Gib aus der Diskussion über Transhumanismus den Abschnitt beginnend bei „Andreas E. Kilian“ und endend bei „und akzeptiert werden.“ erneut wieder und benenne darin „Herzschrittmacher“ in „Insulinpumpen“ um.
═════ VORLIEGENDER TEXTAUSZUG
Hans Trutnau am Permanenter Link
Ah ja: "dass die Anwendung der Gentechnik zu einer solchen Gesellschaft führen würde.
Eine entsprechende Begründung habe ich aber noch nie gelesen" -
Thomas Friedrich am Permanenter Link
Nein, das ist nicht der Punkt. Man kann ja trotzdem argumentieren, dass die Gentechnik zu genau der Gesellschaft führen wird, die Aldous Huxley (auf der Basis einer anderen fiktiven Technik) beschrieben hat.
Andreas E. Kilian am Permanenter Link
Hallo Hans,
ohne jegliche Beurteilung des Transhumanismus, sondern nur als Realist und Biologe sehe ich die Entwicklung folgendermaßen:
Brillen, 3. Zähne, Hörgeräte, Herzschrittmacher, etc. sind bereits Teile einer technischen Erweiterung des Menschen. Und wenn es möglich ist, werden auch Neuro-Implantate für etwas mehr IQ angeboten und akzeptiert werden.
Firmen werden dann die „fitteren“ Arbeitnehmer einstellen und Heiratswillige die „fitteren“ Partner auswählen. Auch Du würdest keine kurzsichtige Frau heiraten, die zu doof ist, eine Brille zu akzeptieren und sich aufzusetzen, wenn sie vor ihr liegt. Die Frage ist also nicht, ob es kommt, sondern nur was es kostet und ob es für alle verfügbar sein wird.
Selbstverständlich klingt dies elitär. Aus der Sicht des „Survival of the fittest“ ist der Fittere immer elitär, solange er seinen Vorteil nicht mit anderen teilen kann. Der Homo Transhumanus wir uns genauso elitär erscheinen, wie sich Humanisten und Atheisten heute gegenüber Islamisten und Gläubigen verhalten.
Ob mit oder ohne Transhumanismus: In unserer Evolution ist der Mensch selber der stärkste Selektionsfaktor des Menschen geworden. Und die Evolution schreitet so oder so voran, ob wir wollen oder nicht. Daran ändern auch unsere Ideologien und Religionen nichts.
Menschen werden daher ihr Genom verändern („verbessern“?) und wo dies nicht mehr reicht, werden sie sich mit technischen Attributionen „fitter“ machen, so sie es können. Lassen wir sie doch!
Vielleicht sehen Menschen später die Umweltverschmutzungen und unsere Wettbewerbsgesellschaft mit anderen Augen, wenn sie 200 Jahre alt werden oder einen IQ von über 200 besitzen. Dies wissen sie aber erst, wenn sie es ausprobiert haben. Ich wünsche all jenen, die wissen, dass sie sich verändern müssen, viel Glück auf ihrer Reise.
LG
Andreas
Markus Pfeifer am Permanenter Link
Die Dialektik des Transhumanismus geht so:
Wie in vielen anderen Diskussionen wird daher richtigerweise geschlossen, dass man mit einem Verbot also wahrscheinlich nicht weiter kommt und daher zusehen sollte, dass man den technologischen Fortschritt in einem positiven Sinne gestaltet.
══════════
═════ BEREITGESTELLTE DATEN
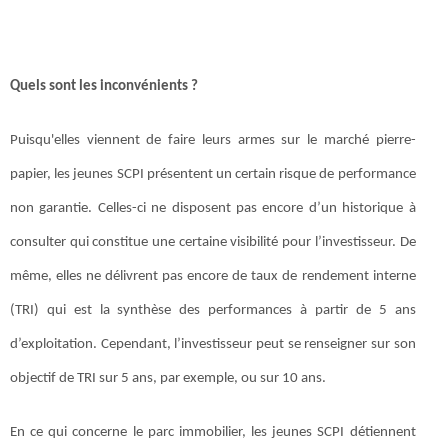
Quels sont les inconvénients ?
Puisqu'elles viennent de faire leurs armes sur le marché pierre-
papier, les jeunes SCPI présentent un certain risque de performance
non garantie. Celles-ci ne disposent pas encore d’un historique à
consulter qui constitue une certaine visibilité pour l’investisseur. De
même, elles ne délivrent pas encore de taux de rendement interne
(TRI) qui est la synthèse des performances à partir de 5 ans
d’exploitation. Cependant, l’investisseur peut se renseigner sur son
objectif de TRI sur 5 ans, par exemple, ou sur 10 ans.
En ce qui concerne le parc immobilier, les jeunes SCPI détiennent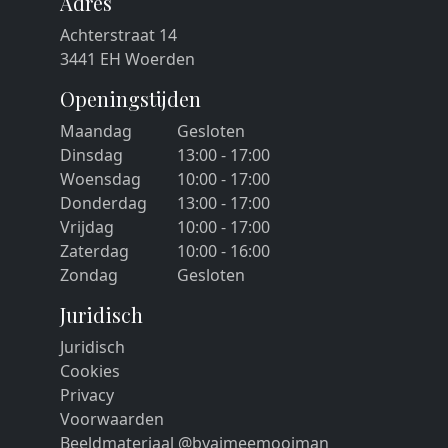
Adres
Achterstraat 14
3441 EH Woerden
Openingstijden
Maandag
Gesloten
Dinsdag
13:00 - 17:00
Woensdag
10:00 - 17:00
Donderdag
13:00 - 17:00
Vrijdag
10:00 - 17:00
Zaterdag
10:00 - 16:00
Zondag
Gesloten
Juridisch
Juridisch
Cookies
Privacy
Voorwaarden
Beeldmateriaal @byaimeemooiman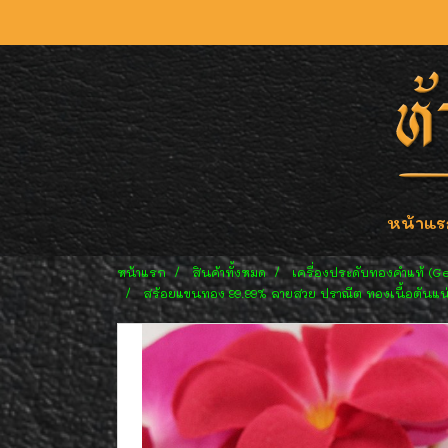
หน้าแร
หน้าแรก
สินค้าทั้งหมด
เครื่องประดับทองคำแท้ (G
สร้อยแขนทอง 99.99% ลายสวย ปราณีต ทองเนื้อตันแน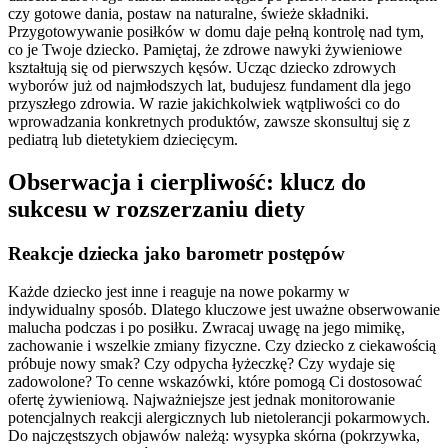
czy gotowe dania, postaw na naturalne, świeże składniki.
Przygotowywanie posiłków w domu daje pełną kontrolę nad tym,
co je Twoje dziecko. Pamiętaj, że zdrowe nawyki żywieniowe
kształtują się od pierwszych kęsów. Ucząc dziecko zdrowych
wyborów już od najmłodszych lat, budujesz fundament dla jego
przyszłego zdrowia. W razie jakichkolwiek wątpliwości co do
wprowadzania konkretnych produktów, zawsze skonsultuj się z
pediatrą lub dietetykiem dziecięcym.
Obserwacja i cierpliwość: klucz do
sukcesu w rozszerzaniu diety
Reakcje dziecka jako barometr postępów
Każde dziecko jest inne i reaguje na nowe pokarmy w
indywidualny sposób. Dlatego kluczowe jest uważne obserwowanie
malucha podczas i po posiłku. Zwracaj uwagę na jego mimikę,
zachowanie i wszelkie zmiany fizyczne. Czy dziecko z ciekawością
próbuje nowy smak? Czy odpycha łyżeczkę? Czy wydaje się
zadowolone? To cenne wskazówki, które pomogą Ci dostosować
ofertę żywieniową. Najważniejsze jest jednak monitorowanie
potencjalnych reakcji alergicznych lub nietolerancji pokarmowych.
Do najczęstszych objawów należą: wysypka skórna (pokrzywka,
══════════
» **SCHRIFTLICHE ANTWORT**
Andreas E. Kilian am Permanenter Link
Hallo Hans,
ohne jegliche Beurteilung des Transhumanismus, sondern nur als Realist und Biologe sehe ich die Entwicklung folgendermaßen:
Brillen, 3. Zähne, Hörgeräte, Insulinpumpen, etc. sind bereits Teile einer technischen Erweiterung des Menschen. Und wenn es möglich ist, werden auch Neuro-Implantate für etwas mehr IQ angeboten und akzeptiert werden.